Nick's impact on prime time was a bit more gradual, with broadcasters still somewhat interested in co-viewing well into the 1990s, as evidenced by ABC's TGIF lineup and NBC sitcoms such as Fresh Prince of Bel-Air and Blossom. By the turn of the century, however, broadcast had all but given up on reaching family audiences. And today, save for ABC's sitcoms and Once Upon a Time, virtually nothing in prime time is built to appeal to both kids and adults. Execs rightly figure it's not worth bothering, given today's youngsters can summon up thousands of hours of age-appropriate TV on demand. "Now every kid is their own programmer," Laybourne noted.

It mastered the science of reinvention.
Broadcast networks, or even cable outlets such as USA or TNT, may change their programming mix a bit every few years by adding more or less of certain kinds of shows. From its earliest days, however, Nick has been faced with the challenge of a core audience, which is constantly in a state of flux: Today’s kids and tweens, currently flocking to Nick hits such as Harvey Beaks and a sitcom adaptation of School of Rock, have notably different tastes than younger millennials raised on The Wild Thornberrys, older millennials who lived for Rugrats or Gen-Xers who came of age with You Can’t Do That on Television. Like their peers at sibling network MTV, Nick execs were quick to realize the need for the network to always be reinventing itself. That’s why the sarcastic and somewhat edgy offerings Nick offered in its first decade — think The Adventures of Pete & Pete or The Ren & Stimpy Show— evolved into an emphasis on sillier and more sitcom-y fare such as Kenan & Kel or Drake & Josh.
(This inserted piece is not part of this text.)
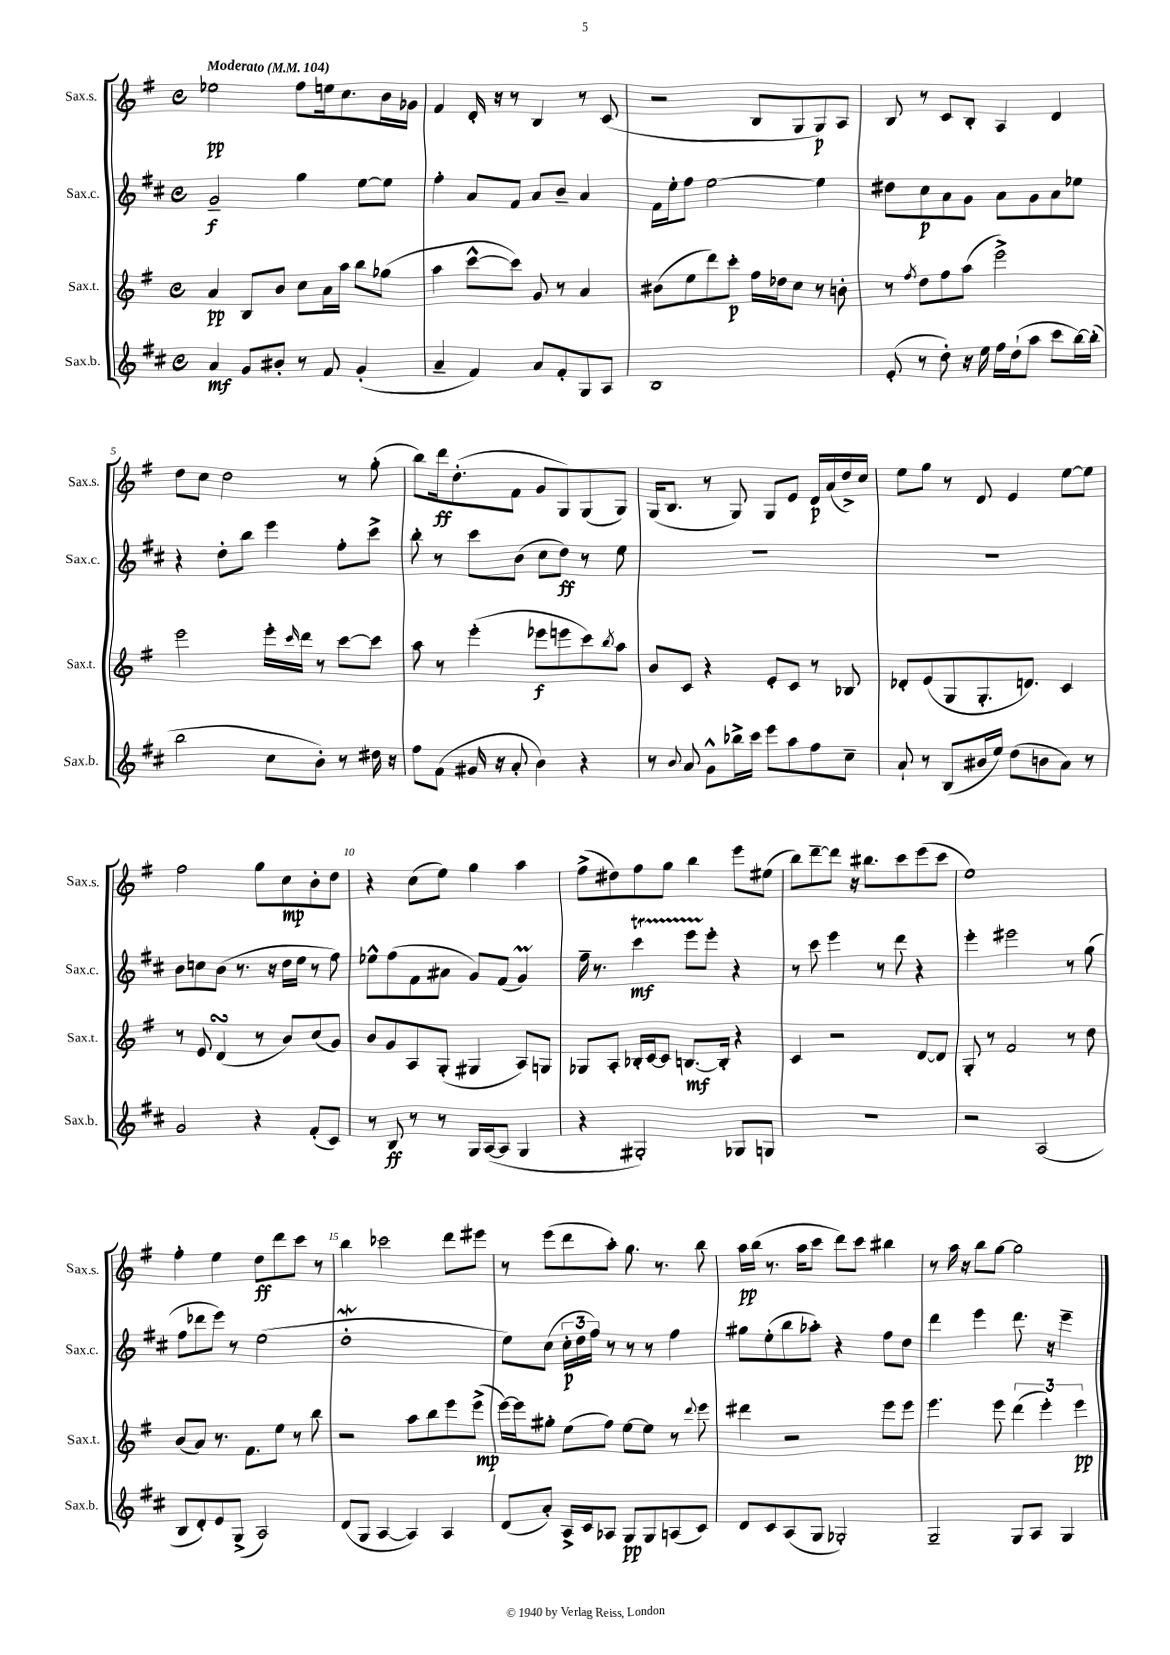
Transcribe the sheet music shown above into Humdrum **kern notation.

Nickelodeon has obviously had periods of ratings decline over the years, particularly around the turn of the century, when Disney Channel transitioned from a commercial-free premium channel to an all-out basic cable rival to Nick. And over the past few years, Nick (and Disney) have both been hit hard by the shift from linear to on-demand and digital networks. Nick finds itself in the same position the Big Three broadcasters were 30 years ago —  threatened by a brand-new form of content distribution, in this case, streaming. What’s kept Nick afloat, however, has been its willingness to adapt as its target audience — kids — change their habits. As a result, Nick has now become a massively powerful brand whose reach extends around the globe and across multiple generations. There’s no guarantee it will stay as potent as it once was, but if history offers any clue, don’t bet against Nick’s ability to remake itself once more.